Minor optimizations to data transfer between GPUs

5a9897bd · Peter Eastman · f631ecaf · 5a9897bd · 5a9897bd · 5a9897bd
Commit 5a9897bd authored May 04, 2011 by Peter Eastman
3 changed files
--- a/platforms/opencl/src/OpenCLArray.h
+++ b/platforms/opencl/src/OpenCLArray.h
@@ -126,8 +126,8 @@ public:
    /**
     * Copy the values in a vector to the Buffer.
     */
-    void upload(std::vector<T>& data) {
-        upload(&data[0]);
+    void upload(std::vector<T>& data, bool blocking = true) {
+        upload(&data[0], blocking);
    }
    /**
     * Copy the values in the Buffer to a vector.
@@ -140,9 +140,9 @@ public:
    /**
     * Copy the values in an array to the Buffer.
     */
-    void upload(T* data) {
+    void upload(T* data, bool blocking = true) {
        try {
-            context.getQueue().enqueueWriteBuffer(*buffer, CL_TRUE, 0, size*sizeof(T), data);
+            context.getQueue().enqueueWriteBuffer(*buffer, blocking ? CL_TRUE : CL_FALSE, 0, size*sizeof(T), data);
        }
        catch (cl::Error err) {
            std::stringstream str;
@@ -166,10 +166,10 @@ public:
    /**
     * Copy the values in the host buffer to the OpenCL Buffer.
     */
-    void upload() {
+    void upload(bool blocking = true) {
        if (local.size() == 0)
            throw OpenMMException(name+": Called upload() on an OpenCLArray with no host buffer");
-        upload(local);
+        upload(local, blocking);
    }
    /**
     * Copy the values in the Buffer to the host buffer.

--- a/platforms/opencl/src/OpenCLContext.cpp
+++ b/platforms/opencl/src/OpenCLContext.cpp
@@ -199,7 +199,7 @@ void OpenCLContext::initialize(const System& system) {
    for (int i = 0; i < numAtoms; i++)
        (*velm)[i].w = (float) (1.0/system.getParticleMass(i));
    velm->upload();
-    numForceBuffers = 1;
+    numForceBuffers = platformData.contexts.size();
    for (int i = 0; i < (int) forces.size(); i++)
        numForceBuffers = std::max(numForceBuffers, forces[i]->getRequiredForceBuffers());
    forceBuffers = new OpenCLArray<mm_float4>(*this, paddedNumAtoms*numForceBuffers, "forceBuffers", false);

--- a/platforms/opencl/src/OpenCLParallelKernels.cpp
+++ b/platforms/opencl/src/OpenCLParallelKernels.cpp
@@ -61,7 +61,7 @@ public:
        // Copy coordinates over to this device and execute the kernel.

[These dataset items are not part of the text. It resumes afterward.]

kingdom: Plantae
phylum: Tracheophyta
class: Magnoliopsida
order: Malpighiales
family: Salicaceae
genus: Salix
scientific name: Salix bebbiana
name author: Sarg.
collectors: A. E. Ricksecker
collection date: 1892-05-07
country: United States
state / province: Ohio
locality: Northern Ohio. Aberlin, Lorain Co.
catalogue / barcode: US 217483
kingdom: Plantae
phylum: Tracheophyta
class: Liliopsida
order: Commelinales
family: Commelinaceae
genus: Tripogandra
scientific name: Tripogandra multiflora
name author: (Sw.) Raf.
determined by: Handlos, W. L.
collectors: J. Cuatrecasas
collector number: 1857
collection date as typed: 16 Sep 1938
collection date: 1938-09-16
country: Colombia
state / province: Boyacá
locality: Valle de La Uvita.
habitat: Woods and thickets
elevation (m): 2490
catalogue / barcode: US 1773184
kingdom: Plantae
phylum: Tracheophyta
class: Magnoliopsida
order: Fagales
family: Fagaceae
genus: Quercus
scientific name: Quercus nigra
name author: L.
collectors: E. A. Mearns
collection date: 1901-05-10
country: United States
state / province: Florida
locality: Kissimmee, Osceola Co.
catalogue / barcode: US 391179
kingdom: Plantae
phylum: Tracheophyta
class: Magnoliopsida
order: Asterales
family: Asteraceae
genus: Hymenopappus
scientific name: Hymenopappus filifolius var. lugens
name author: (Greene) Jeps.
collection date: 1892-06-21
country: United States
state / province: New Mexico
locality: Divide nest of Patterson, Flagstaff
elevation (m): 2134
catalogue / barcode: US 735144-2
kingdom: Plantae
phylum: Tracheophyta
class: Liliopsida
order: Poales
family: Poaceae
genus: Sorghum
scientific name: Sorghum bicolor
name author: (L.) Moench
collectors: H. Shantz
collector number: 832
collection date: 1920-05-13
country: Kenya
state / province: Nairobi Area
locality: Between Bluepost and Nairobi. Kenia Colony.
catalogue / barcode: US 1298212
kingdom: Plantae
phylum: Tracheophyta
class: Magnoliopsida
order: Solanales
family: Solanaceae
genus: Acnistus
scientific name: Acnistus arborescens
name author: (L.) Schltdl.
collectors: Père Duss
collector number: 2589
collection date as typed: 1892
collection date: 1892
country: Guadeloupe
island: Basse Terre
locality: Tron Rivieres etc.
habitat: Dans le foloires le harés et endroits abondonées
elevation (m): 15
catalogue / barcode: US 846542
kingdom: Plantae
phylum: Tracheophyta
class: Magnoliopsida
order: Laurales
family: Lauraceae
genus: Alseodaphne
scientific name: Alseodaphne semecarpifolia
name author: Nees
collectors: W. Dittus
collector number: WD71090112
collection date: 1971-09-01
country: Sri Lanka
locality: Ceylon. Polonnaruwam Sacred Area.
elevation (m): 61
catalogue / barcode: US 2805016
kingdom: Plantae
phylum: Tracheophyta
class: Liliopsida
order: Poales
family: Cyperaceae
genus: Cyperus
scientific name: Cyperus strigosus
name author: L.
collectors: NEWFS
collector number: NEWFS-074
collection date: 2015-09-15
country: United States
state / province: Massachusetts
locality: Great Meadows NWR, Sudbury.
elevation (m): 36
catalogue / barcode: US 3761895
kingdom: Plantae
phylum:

        if (cl.getContextIndex() > 0)
-            cl.getPosq().upload(cl.getPlatformData().contexts[0]->getPosq().getHostBuffer());
+            cl.getPosq().upload(cl.getPlatformData().contexts[0]->getPosq().getHostBuffer(), false);
        kernel.beginComputation(context, includeForce, includeEnergy);
    }
 private:
@@ -82,7 +82,7 @@ public:
        // Execute the kernel, then download forces.
        
        energy += kernel.finishComputation(context, includeForce, includeEnergy);
-        if (includeForce)
+        if (includeForce && cl.getContextIndex() > 0)
            cl.getForce().download(&contextForces[cl.getContextIndex()*cl.getPaddedNumAtoms()]);
        completionTime = getTime();
    }
@@ -142,8 +142,11 @@ double OpenCLParallelCalcForcesAndEnergyKernel::finishComputation(ContextImpl& c
    if (includeForce) {
        // Sum the forces from all devices.
        
-        contextForces->upload();
-        data.contexts[0]->reduceBuffer(*contextForces, data.contexts.size());
+        OpenCLContext& cl = *data.contexts[0];
+        int numAtoms = cl.getPaddedNumAtoms();
+        cl.getQueue().enqueueWriteBuffer(contextForces->getDeviceBuffer(), CL_FALSE, numAtoms*sizeof(mm_float4),
+                numAtoms*(data.contexts.size()-1)*sizeof(mm_float4), &(*contextForces)[numAtoms]);
+        cl.reduceBuffer(*contextForces, data.contexts.size());
        
        // Balance work between the contexts by transferring a few nonbonded tiles from the context that
        // finished last to the one that finished first.